I feel like some people are underestimating how much one can love to “go home.”
(said lounging again on couch with a blanket and squishy puppy on my lap…)
I’m curious to know what schools do with this information. They must know very few applicants, if any, apply to only one school. Taking PA and PEA as an example. The chance mes suggest that most applicants apply to both schools if they apply to one. Will the schools think these applicants are more likely to turn down an offer than those who apply to other less well known schools?
@G07b10 Very few schools ask that question on the actual application, presumably to see if they are a safety, or to get a sense for what kind of school you are looking for. Andover/Exeter do NOT ask that question. (or at least they didn’t last year when DD2 was in the app cycle – DD3 didn’t consider either school this year.)
Andover AO asked my DD this year in her interview (and she didn’t apply to both PEA and PA, just to PA although I agree that it’s probably not the norm).

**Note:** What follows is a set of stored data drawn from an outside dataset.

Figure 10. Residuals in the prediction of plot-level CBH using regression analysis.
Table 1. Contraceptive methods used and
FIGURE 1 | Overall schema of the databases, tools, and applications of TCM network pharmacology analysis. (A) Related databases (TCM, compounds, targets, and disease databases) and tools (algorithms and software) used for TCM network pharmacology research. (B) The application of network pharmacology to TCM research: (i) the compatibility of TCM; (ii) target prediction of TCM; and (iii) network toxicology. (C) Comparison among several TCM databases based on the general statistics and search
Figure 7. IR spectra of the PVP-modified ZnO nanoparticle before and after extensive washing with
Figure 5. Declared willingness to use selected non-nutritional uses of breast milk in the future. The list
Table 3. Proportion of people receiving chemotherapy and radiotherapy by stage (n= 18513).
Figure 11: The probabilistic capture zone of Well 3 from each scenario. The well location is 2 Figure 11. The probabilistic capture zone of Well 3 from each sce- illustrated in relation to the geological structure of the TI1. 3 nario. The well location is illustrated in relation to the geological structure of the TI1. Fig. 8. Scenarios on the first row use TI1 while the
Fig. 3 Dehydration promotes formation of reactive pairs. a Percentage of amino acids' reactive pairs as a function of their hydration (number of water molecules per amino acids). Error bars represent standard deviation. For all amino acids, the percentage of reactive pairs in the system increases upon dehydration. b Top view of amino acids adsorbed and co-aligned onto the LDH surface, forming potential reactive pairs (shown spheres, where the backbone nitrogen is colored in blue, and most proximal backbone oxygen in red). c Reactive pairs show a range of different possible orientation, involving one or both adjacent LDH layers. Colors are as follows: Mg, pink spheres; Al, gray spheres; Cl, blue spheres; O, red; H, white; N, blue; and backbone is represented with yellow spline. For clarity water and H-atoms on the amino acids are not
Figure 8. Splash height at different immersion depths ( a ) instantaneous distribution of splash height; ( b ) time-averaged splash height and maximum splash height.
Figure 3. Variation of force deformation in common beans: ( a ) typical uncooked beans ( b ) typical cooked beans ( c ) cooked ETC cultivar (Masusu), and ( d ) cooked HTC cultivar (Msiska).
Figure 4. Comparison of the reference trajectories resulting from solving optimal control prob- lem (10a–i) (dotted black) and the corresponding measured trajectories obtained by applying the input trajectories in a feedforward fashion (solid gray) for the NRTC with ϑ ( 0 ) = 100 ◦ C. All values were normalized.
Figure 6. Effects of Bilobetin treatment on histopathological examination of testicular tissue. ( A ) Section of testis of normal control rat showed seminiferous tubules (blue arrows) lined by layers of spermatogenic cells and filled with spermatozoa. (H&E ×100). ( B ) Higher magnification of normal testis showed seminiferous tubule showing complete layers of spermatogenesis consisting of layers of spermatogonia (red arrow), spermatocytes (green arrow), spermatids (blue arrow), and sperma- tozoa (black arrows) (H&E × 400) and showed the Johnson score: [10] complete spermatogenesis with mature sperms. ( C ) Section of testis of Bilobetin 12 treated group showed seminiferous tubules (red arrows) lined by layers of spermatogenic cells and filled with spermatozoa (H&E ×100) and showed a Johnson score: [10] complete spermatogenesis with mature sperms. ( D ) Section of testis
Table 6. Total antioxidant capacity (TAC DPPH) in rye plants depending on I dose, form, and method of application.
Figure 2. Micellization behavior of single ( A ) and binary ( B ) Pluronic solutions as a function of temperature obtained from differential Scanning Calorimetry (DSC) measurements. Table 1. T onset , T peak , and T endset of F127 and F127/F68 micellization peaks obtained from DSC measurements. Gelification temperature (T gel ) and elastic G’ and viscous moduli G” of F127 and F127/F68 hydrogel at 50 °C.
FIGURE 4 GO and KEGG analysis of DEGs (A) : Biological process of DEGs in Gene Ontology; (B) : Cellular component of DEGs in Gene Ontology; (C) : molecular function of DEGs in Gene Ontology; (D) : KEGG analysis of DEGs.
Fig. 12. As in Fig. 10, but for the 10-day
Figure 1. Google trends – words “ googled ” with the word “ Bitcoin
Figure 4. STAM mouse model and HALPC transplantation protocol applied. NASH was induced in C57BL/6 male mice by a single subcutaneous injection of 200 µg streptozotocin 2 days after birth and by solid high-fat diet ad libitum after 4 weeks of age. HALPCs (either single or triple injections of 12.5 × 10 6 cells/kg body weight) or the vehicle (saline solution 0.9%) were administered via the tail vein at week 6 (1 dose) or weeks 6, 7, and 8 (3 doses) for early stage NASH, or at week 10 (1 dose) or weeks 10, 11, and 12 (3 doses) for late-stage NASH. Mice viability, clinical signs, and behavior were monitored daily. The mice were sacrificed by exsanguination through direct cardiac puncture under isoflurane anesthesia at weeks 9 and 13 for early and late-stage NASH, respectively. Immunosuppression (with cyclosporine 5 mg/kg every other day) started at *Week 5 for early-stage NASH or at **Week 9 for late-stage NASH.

I tried to gently suggest a way to answer that question to DD without telling her ad verbatim what to say, and how to do it without naming schools.
But she just ‘blurted’.
She’s a terrible liar and hasn’t sufficiently mastered the discretion needed to dodge the question. She’s unlikely to make a good politician!
Well here’s a more distracting topic. I am headed to a funeral visitation. I am realizing that I have put on a few pounds and now at my funeral clothes don’t really fit that very well anymore. So I’m going to be holding in my stomach the next 2 hours. Should make a fun experience!
Also to answer the question people are probably having it is for my grandmother. On the one hand it’s sad. On the other, she was 90 and had 85 good years. Alzheimer’s took the last five which were getting progressively worse. She has been non verbal for a while. The last couple of years have been a lot more sad than today. She has been gone for a while.
So no need to offer condolences and feel bad today. Feel free to just mock me for the fact that my clothes don’t fit anymore. Apparently I need to get on Callie’s program and start the process of making myself presentable again.
My father just passed (94) he had Alzheimer’s. The toughest part was giving his eulogy. Who ever gives this one, give them a hug. I really needed one. Covid really tried to ruin a good Irish Wake. But we still made it happen. Good luck with the pants.